Near Dark – Die Nacht hat ihren Preis (USA 1987)

neardark„The night has its price.“ – Mae

Bereits mit ihrem Regiedebüt erregte Kathryn Bigelow („Gefährliche Brandung“, „Stange Days“) Aufsehen. Der Vampir-Horrorfilm „Near Dark“ verbindet traditionelle Genre-Motive mit Elementen aus Road Movie, Thriller und Western. Die amerikanische Provinz erscheint als scheinbar rechtsfreies Niemandsland, als unwirtliche Mondlandschaft, in dem eine Blutsauger-Patchwork-Familie ihr Outlaw-Dasein auskostet. Das funktioniert trotz aller Gewalt weitgehend unbemerkt. Bis der junge Caleb (der spätere „Heroes“-Star Adrian Pasdar) zu ihnen stößt.

Eines Abends gabelt das vorlaute Landei die mysteriöse Mae auf, die, als Vampirin eigentlich auf Beutefang, Gefallen an ihm findet. Ihr Biss ereilt ihn denn auch erst, als er sie im Morgengrauen nicht ziehen lassen will. Als er sich selbst in eine Kreatur der Nacht zu verwandeln beginnt, wird er von Maes Clan in der todbringenden Mittagssonne aufgegriffen. In der Gruppe um Bürgerkriegs-Veteran Jesse (Lance Henriksen, „Aliens“) und Heißsporn Severen (Bill Paxton, „One False Move“) erhält er die Chance zur Bewährung.
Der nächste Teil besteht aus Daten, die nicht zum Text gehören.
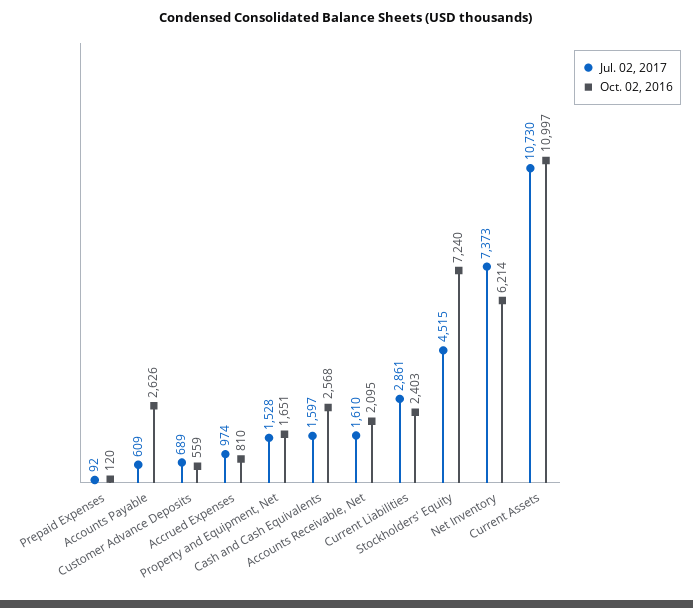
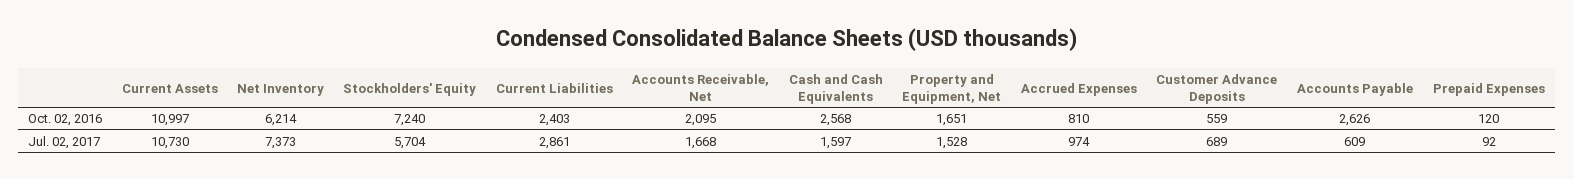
Jul. 02, 2017, Accounts Receivable, Net: 1610 -> 1668
Jul. 02, 2017, Stockholders' Equity: 4515 -> 5704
Doch dafür muss Caleb selbst zum Jäger werden.

„I hate when they ain´t been shaved.“ – Severen

Ziellos und fremdartig, wie die marodierenden Banditen aus Peckinpahs „The Wild Bunch“, zieht die untote Sippschaft in sicherer Entfernung zu urbanen Ballungsräumen übers Land. Bigelows ebenso ungewöhnliche wie originelle Variierung des Vampir-Mythos, in dem das V-Wort nicht einmal ausgesprochen wird, besticht durch seine Unberechenbarkeit und die schleichende Spannung. Die ungeschliffene Inszenierung mit ihren gewalttätigen Ausbrüchen bleibt fernab des Hollywood-Mainstream im Independent verwurzelt und unterstreicht die entfremdete Aura durch den stimmungsvollen Soundtrack der deutschen Elektro-Pioniere TANGERINE DREAM.

Die Herkunft und das Wesen der Vampire scheint die Regisseurin wenig zu interessieren. Umso mehr Zeit investiert sie in die Auslotung der Zerrissenheit ihrer Figuren und Calebs Zwiespalt, sich für die neue oder seine leibliche Familie – Vater und Schwester jagen ihm verzweifelt nach – entscheiden zu müssen. Bedauerlicherweise findet Bigelow zwar ein effektvolles, in seiner dramaturgischen Entwicklung jedoch nicht zwingend logisches Ende für die Blutsauger und kann den Film somit nur bedingt überzeugend auflösen. Eine simple Bluttransfusion als Heilmittel gegen Vampirismus? Von den finalen Schwächen abgesehen ein außergewöhnlicher Beitrag zum Thema.